During Thursday’s call with investors, Alphabet suggested that it’s too soon to tally the total impact of tariffs. However, Google’s business chief Philipp Schindler said that ending the de minimis trade exemption in May, which created a loophole benefitting many Chinese e-commerce retailers, could create a “slight headwind” for the company’s ads business, specifically in the Asia-Pacific region. The loophole allows shipments under $800 to come into the U.S. duty-free.

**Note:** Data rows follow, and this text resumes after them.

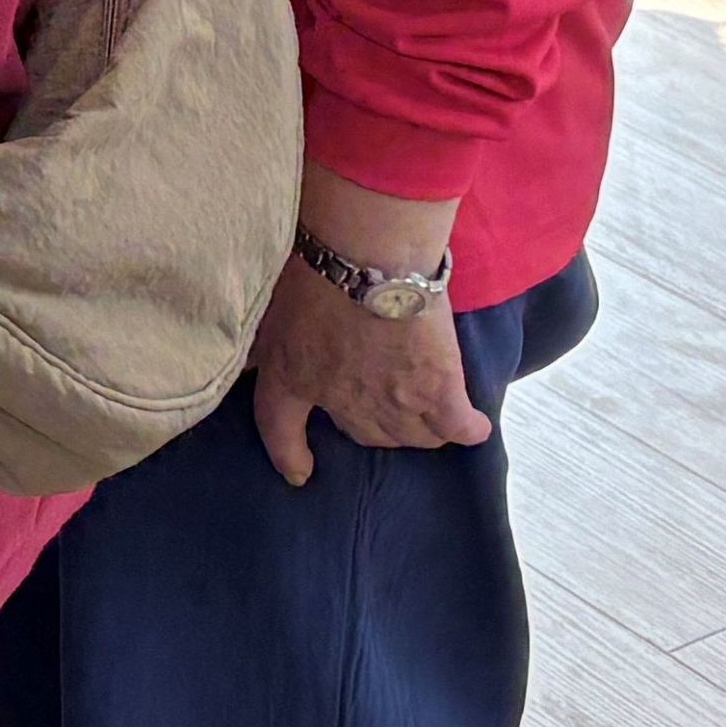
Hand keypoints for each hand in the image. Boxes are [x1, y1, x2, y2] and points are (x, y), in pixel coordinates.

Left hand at [247, 240, 488, 487]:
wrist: (368, 252)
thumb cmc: (313, 261)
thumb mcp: (271, 300)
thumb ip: (267, 331)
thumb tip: (253, 345)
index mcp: (291, 375)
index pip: (278, 428)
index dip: (287, 454)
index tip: (299, 473)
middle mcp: (342, 400)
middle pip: (366, 434)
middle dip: (376, 423)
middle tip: (387, 400)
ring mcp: (393, 401)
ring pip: (416, 435)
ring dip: (422, 426)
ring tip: (432, 409)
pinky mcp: (438, 390)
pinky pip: (458, 428)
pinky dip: (467, 428)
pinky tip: (473, 425)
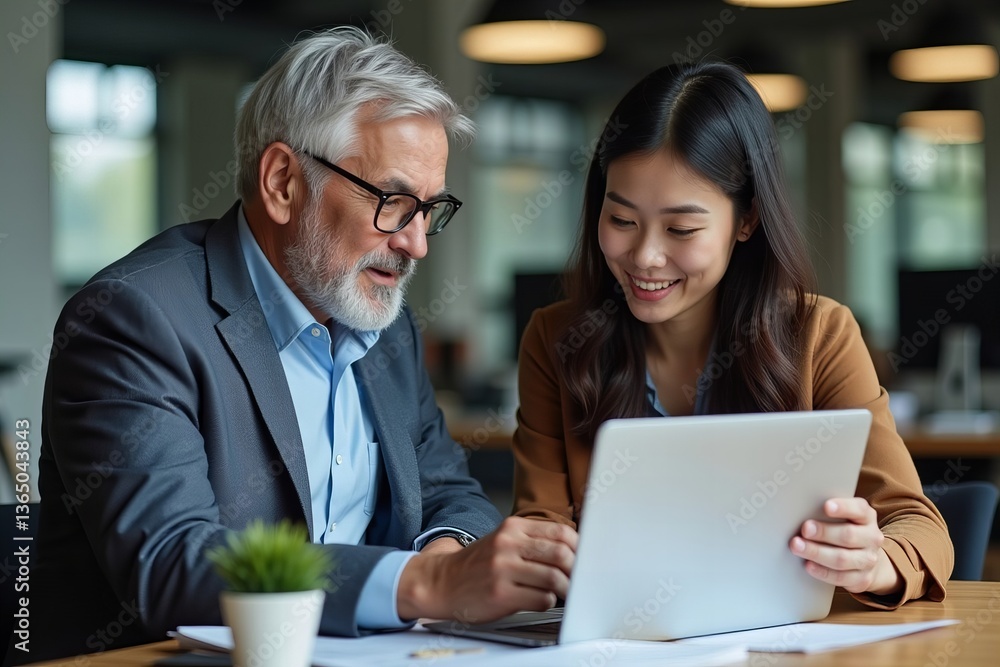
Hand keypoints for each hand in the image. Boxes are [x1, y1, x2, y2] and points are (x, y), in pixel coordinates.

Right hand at [397, 516, 576, 622]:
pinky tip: (540, 600)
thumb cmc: (479, 564)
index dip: (578, 548)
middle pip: (562, 554)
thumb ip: (534, 542)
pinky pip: (540, 599)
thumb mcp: (504, 541)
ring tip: (561, 592)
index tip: (583, 559)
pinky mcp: (500, 594)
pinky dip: (547, 602)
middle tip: (577, 579)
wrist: (442, 582)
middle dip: (576, 570)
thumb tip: (574, 551)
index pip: (562, 532)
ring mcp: (503, 569)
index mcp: (513, 528)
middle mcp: (508, 544)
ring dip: (564, 589)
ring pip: (554, 578)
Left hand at [790, 498, 901, 595]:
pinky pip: (840, 577)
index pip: (859, 509)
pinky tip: (808, 565)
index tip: (827, 506)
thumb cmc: (846, 530)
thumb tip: (802, 508)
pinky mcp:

Despite this backdrop, Alphabet showed steady growth in its advertising and search business, reporting $66.89 billion in revenues for its advertising unit. That reflected 8.5% growth from the year-ago period. The company reported $8.93 billion in advertising revenue for its YouTube business, shy of an $8.97 billion estimate from StreetAccount.
Alphabet’s “Search and other” unit rose 9.8% to $50.7 billion, up from $46.16 billion last year. The company said that its AI Overviews tool used in its Google search results page has accumulated 1.5 billion monthly users from a billion in October.
Bank of America analyst Justin Post said that Wall Street is underestimating the upside potential and “monetization ramp” from this tool and cloud demand fueled by AI.
“The strong 1Q search performance, along with constructive comments on Gemini [large language model] performance and [AI Overviews] adoption could help alleviate some investor concerns on AI competition,” Post wrote in a note.